まや

シークレット・サンシャイン 4K レストアのまやのネタバレレビュー・内容・結末

3.3

このレビューはネタバレを含みます

年末の締めはイ・チャンドン監督特集にて。『オアシス』を先に見ていてとても心に刺さったので、他の監督作品も気になって鑑賞。

とにかく主人公に降りかかる災難や困難、苦痛が多くて本当にしんどくて観ていられなかった。もしここまでの絶望が自分に与えられたら生きていけないかもしれないなと思った。

ここまで追い込まれたら確かに何かに縋りたくなる。そんな時に宗教や神の存在は目に見えないからこそ救われる、見えないからこそ縋れるのだろうなと思った。自分自身はどの宗教にも属していないので、ただ洗脳されているようで見ていて怖かったが、この状況であれば仕方ないと思った。

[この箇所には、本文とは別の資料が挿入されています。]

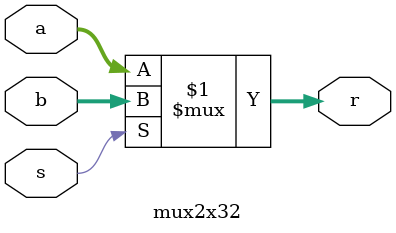
<source format=v>
`timescale 1ns / 1ps
module mux2x32(
	input [31:0]a, b,
	input s, 
	output [31:0]r
    );
	 assign r = s ? b : a;
endmodule

</source>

しかも、ここでもまだ困難は続いていく。自分の子供を殺した犯人に会いに行き、許しを伝えると。しかし、この犯人が既に主人公同様に神の存在に許されていたという。神様なんていないと、ここで縋れるものが何も無くなってしまう。なんとか抑えていても、もう何も救ってくれないのだと壊れてしまうよと思ったし、神に復讐というか闘っていくしか無いなと思った。

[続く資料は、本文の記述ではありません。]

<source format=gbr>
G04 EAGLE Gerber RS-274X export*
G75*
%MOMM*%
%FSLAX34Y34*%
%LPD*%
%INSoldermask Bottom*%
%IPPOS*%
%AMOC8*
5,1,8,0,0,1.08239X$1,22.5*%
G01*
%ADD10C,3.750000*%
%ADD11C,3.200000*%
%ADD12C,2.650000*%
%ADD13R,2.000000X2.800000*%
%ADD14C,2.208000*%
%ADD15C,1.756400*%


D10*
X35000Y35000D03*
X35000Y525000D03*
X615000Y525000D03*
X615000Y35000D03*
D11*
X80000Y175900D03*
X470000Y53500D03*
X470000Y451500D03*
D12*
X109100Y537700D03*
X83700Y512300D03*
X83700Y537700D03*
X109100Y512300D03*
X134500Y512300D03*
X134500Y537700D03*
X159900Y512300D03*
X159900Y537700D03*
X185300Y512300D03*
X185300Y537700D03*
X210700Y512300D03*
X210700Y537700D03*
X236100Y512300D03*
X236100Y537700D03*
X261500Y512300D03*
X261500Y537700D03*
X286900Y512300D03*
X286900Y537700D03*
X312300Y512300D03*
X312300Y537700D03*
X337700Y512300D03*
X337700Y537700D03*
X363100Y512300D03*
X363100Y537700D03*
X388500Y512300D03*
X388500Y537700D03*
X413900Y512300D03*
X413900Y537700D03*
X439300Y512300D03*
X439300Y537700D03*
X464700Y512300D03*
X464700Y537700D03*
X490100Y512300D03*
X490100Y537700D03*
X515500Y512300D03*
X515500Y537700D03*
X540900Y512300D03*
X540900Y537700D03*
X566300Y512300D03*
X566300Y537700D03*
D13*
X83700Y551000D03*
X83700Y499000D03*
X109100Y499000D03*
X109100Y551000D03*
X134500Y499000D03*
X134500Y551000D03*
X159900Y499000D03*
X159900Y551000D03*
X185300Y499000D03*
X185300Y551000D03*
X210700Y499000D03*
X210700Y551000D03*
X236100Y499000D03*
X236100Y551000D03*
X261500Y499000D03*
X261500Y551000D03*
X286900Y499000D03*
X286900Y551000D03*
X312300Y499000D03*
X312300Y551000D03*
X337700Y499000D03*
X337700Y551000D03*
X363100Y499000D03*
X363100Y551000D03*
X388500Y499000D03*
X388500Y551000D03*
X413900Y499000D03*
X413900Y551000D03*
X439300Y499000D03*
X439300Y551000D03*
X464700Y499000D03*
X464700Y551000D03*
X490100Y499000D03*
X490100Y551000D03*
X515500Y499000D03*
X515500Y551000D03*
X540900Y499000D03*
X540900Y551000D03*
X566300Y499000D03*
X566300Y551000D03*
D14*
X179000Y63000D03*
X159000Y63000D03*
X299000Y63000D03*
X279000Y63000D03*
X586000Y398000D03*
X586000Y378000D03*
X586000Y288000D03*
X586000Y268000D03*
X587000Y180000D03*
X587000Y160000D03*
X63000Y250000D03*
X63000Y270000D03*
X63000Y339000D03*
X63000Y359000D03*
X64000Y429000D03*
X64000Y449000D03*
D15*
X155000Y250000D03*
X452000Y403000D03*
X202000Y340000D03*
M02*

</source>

ソン・ガンホ演じる社長はどんな時も寄り添ってそばにいてくれるけど、何もわからないからこそそばにいれる感じで、絶望真っ只中に居たらイライラしそうだなと思った。

宗教での集まりでの音楽で全て嘘だと歌われるシーンに全て詰まっていて、しんどさと向き合うことってどうしたらいいのだろうと思った。

最後、主人公が自分で鏡を見て、髪を切るシーン。生まれ変わりを想起させられる。最後まで光の中で終わるため、希望のある終わり方とも捉えられるが終始辛かった。

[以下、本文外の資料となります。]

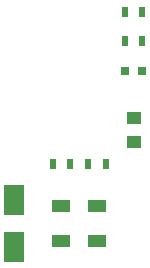
<source format=gbp>
%MOIN*%
%OFA0B0*%
%FSLAX46Y46*%
%IPPOS*%
%LPD*%
%ADD10C,0.0039370078740157488*%
%ADD21C,0.0039370078740157488*%
%ADD22C,0.0039370078740157488*%
%ADD23R,0.0709X0.0984*%
%ADD24R,0.049212598425196853X0.03937007874015748*%
%ADD25R,0.031496062992125991X0.029527559055118113*%
%ADD26R,0.01968503937007874X0.035433070866141732*%
%ADD27R,0.062992125984251982X0.03937007874015748*%
%ADD28C,0.0039370078740157488*%
%ADD29C,0.0039370078740157488*%
%ADD30C,0.0039370078740157488*%
%ADD31C,0.0039370078740157488*%
G01G01*
D10*
G04 next file*
G04 #@! TF.FileFunction,Paste,Bot*
G04 Gerber Fmt 4.6, Leading zero omitted, Abs format (unit mm)*
G04 Created by KiCad (PCBNEW 4.0.4-1.fc24-product) date Mon Jun  4 16:01:06 2018*
G01G01*
G04 APERTURE LIST*
G04 APERTURE END LIST*
D21*
G04 next file*
G04 #@! TF.FileFunction,Paste,Bot*
G04 Gerber Fmt 4.6, Leading zero omitted, Abs format (unit mm)*
G04 Created by KiCad (PCBNEW 4.0.4-1.fc24-product) date Mon Jun  4 16:00:14 2018*
G01G01*
G04 APERTURE LIST*
G04 APERTURE END LIST*
D22*
D23*
X-0005708661Y0005610236D02*
X0000354330Y0001476337D03*
X0000354330Y0001318937D03*
D24*
X0000751968Y0001748031D03*
X0000751968Y0001669291D03*
D25*
X0000781496Y0001905511D03*
X0000722440Y0001905511D03*
D26*
X0000482283Y0001594488D03*
X0000541338Y0001594488D03*
X0000600393Y0001594488D03*
X0000659448Y0001594488D03*
X0000781496Y0002003937D03*
X0000722440Y0002003937D03*
X0000722440Y0002102362D03*
X0000781496Y0002102362D03*
D27*
X0000629921Y0001456692D03*
X0000629921Y0001338582D03*
X0000511811Y0001456692D03*
X0000511811Y0001338582D03*
G04 next file*
G04 #@! TF.FileFunction,Paste,Bot*
G04 Gerber Fmt 4.6, Leading zero omitted, Abs format (unit mm)*
G04 Created by KiCad (PCBNEW 4.0.4-1.fc24-product) date Mon Jun  4 16:01:59 2018*
G01G01*
G04 APERTURE LIST*
G04 APERTURE END LIST*
D28*
G04 next file*
G04 #@! TF.FileFunction,Paste,Bot*
G04 Gerber Fmt 4.6, Leading zero omitted, Abs format (unit mm)*
G04 Created by KiCad (PCBNEW 4.0.4-1.fc24-product) date Mon Jun  4 16:23:53 2018*
G01G01*
G04 APERTURE LIST*
G04 APERTURE END LIST*
D29*
G04 next file*
G04 #@! TF.FileFunction,Paste,Bot*
G04 Gerber Fmt 4.6, Leading zero omitted, Abs format (unit mm)*
G04 Created by KiCad (PCBNEW 4.0.4-1.fc24-product) date Mon Jun  4 16:03:53 2018*
G01G01*
G04 APERTURE LIST*
G04 APERTURE END LIST*
D30*
G04 next file*
G04 #@! TF.FileFunction,Paste,Bot*
G04 Gerber Fmt 4.6, Leading zero omitted, Abs format (unit mm)*
G04 Created by KiCad (PCBNEW 4.0.4-1.fc24-product) date Mon Jun  4 16:06:22 2018*
G01G01*
G04 APERTURE LIST*
G04 APERTURE END LIST*
D31*
M02*
</source>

自分自身には子供がいないから子供を失った時の喪失感というか、自分が崩れ落ちてしまう感覚は想像しか出来ないけど、どうしても乗り越えられる気はしないなと思った。主人公が自分とはかけ離れているからか登場人物に感情移入するとかはあまり出来なかったので、それが作品への理解へとも繋がってしまったなと思った。

ただ、何となく作品のテーマ、雰囲気的にも深田監督の『LOVE LIFE』に近いなと思った。